A threatening message posted to a student’s Facebook page — initially thought to be the work of hackers — was actually written by the student himself, University of Chicago officials said Monday.
“It became clear that nobody broke into the Facebook account in question, and that in fact the posting was not the anonymous threat against a student that it first appeared to be,” according to a statement from the university.
The message was posted Nov. 18 and contained racial slurs and threats of sexual violence.
It prompted university officials to initiate an investigation with the help of federal law enforcement agencies and third-party website providers to determine who was behind the post.
When university officials initially learned of the Facebook post, they sent a note to students to assure them the incident was being taken seriously.
School officials sent out a follow-up note Monday after it became clear the incident was a hoax.

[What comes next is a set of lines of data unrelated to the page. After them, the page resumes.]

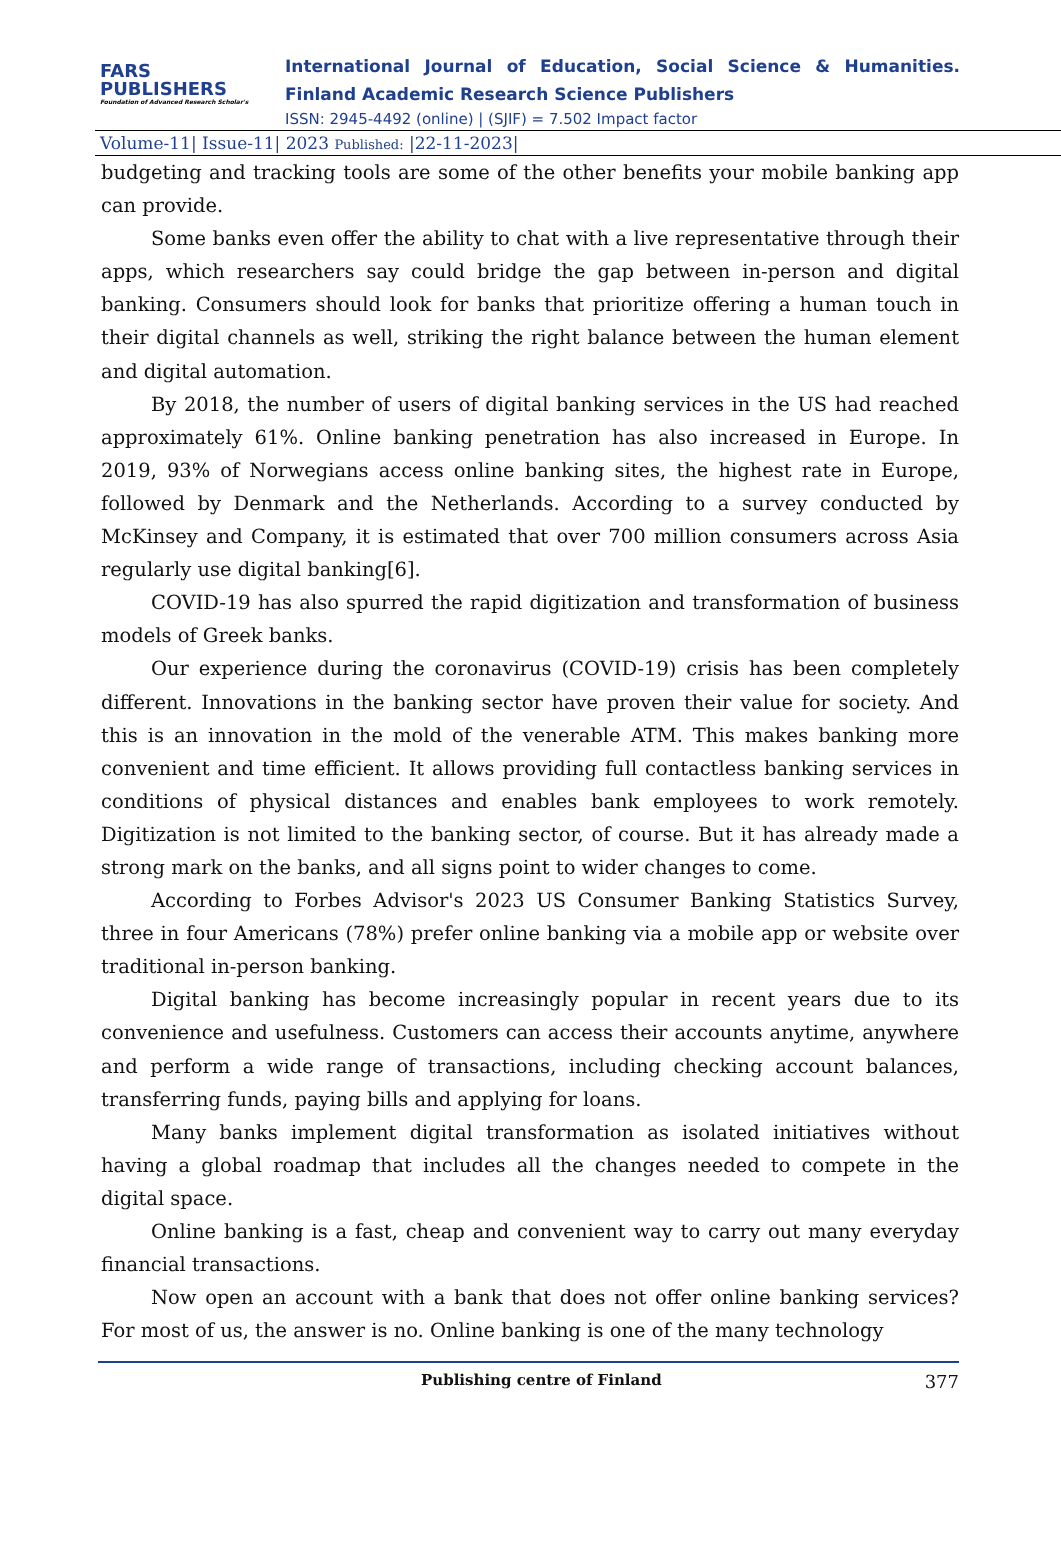FARS
PUBLISHERS
Foundation of Advanced Research Scholar's
International Journal of Education, Social Science & Humanities.
Finland Academic Research Science Publishers
ISSN: 2945-4492 (online) | (SJIF) = 7.502 Impact factor
Volume-11| Issue-11| 2023 Published: |22-11-2023|
budgeting and tracking tools are some of the other benefits your mobile banking app can provide.
Some banks even offer the ability to chat with a live representative through their apps, which researchers say could bridge the gap between in-person and digital banking. Consumers should look for banks that prioritize offering a human touch in their digital channels as well, striking the right balance between the human element and digital automation.
By 2018, the number of users of digital banking services in the US had reached approximately 61%. Online banking penetration has also increased in Europe. In 2019, 93% of Norwegians access online banking sites, the highest rate in Europe, followed by Denmark and the Netherlands. According to a survey conducted by McKinsey and Company, it is estimated that over 700 million consumers across Asia regularly use digital banking[6].
COVID-19 has also spurred the rapid digitization and transformation of business models of Greek banks.
Our experience during the coronavirus (COVID-19) crisis has been completely different. Innovations in the banking sector have proven their value for society. And this is an innovation in the mold of the venerable ATM. This makes banking more convenient and time efficient. It allows providing full contactless banking services in conditions of physical distances and enables bank employees to work remotely. Digitization is not limited to the banking sector, of course. But it has already made a strong mark on the banks, and all signs point to wider changes to come.
According to Forbes Advisor's 2023 US Consumer Banking Statistics Survey, three in four Americans (78%) prefer online banking via a mobile app or website over traditional in-person banking.
Digital banking has become increasingly popular in recent years due to its convenience and usefulness. Customers can access their accounts anytime, anywhere and perform a wide range of transactions, including checking account balances, transferring funds, paying bills and applying for loans.
Many banks implement digital transformation as isolated initiatives without having a global roadmap that includes all the changes needed to compete in the digital space.
Online banking is a fast, cheap and convenient way to carry out many everyday financial transactions.
Now open an account with a bank that does not offer online banking services? For most of us, the answer is no. Online banking is one of the many technology
Publishing centre of Finland 377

Officials also took the unusual step of posting a Frequently Asked Questions section to help students understand the incident.
“Once University officials knew that the nature of the incident was different than it first appeared, the University could not allow the inaccurate story to stand. That would not have served our community,” a portion of the FAQ read.
“The owner of the Facebook account claimed responsibility for the posting,” it stated.
According to a person with knowledge of the incident, it appears the student’s fake message was a misguided attempt to draw attention to the issues of race and sexual abuse.
Student activist Vincente Perez told the school’s newspaper, the Chicago Maroon: “Someone felt they had to show something extreme to get people to care. Think about that. This is not a justification. But think about what the weight of apathy can force people to do.”
A university spokesperson refused to comment on any disciplinary action that may be taken against the student who posted the Facebook message.
The Facebook incident comes after the Hyde Park campus has been roiled by debate over cultural and racial insensitivity in recent weeks.
The debate was stirred up after students who took offense to the Halloween costumes of classmates who dressed as “cholos” — a racially insensitive caricature of Latino men, often connoting criminality.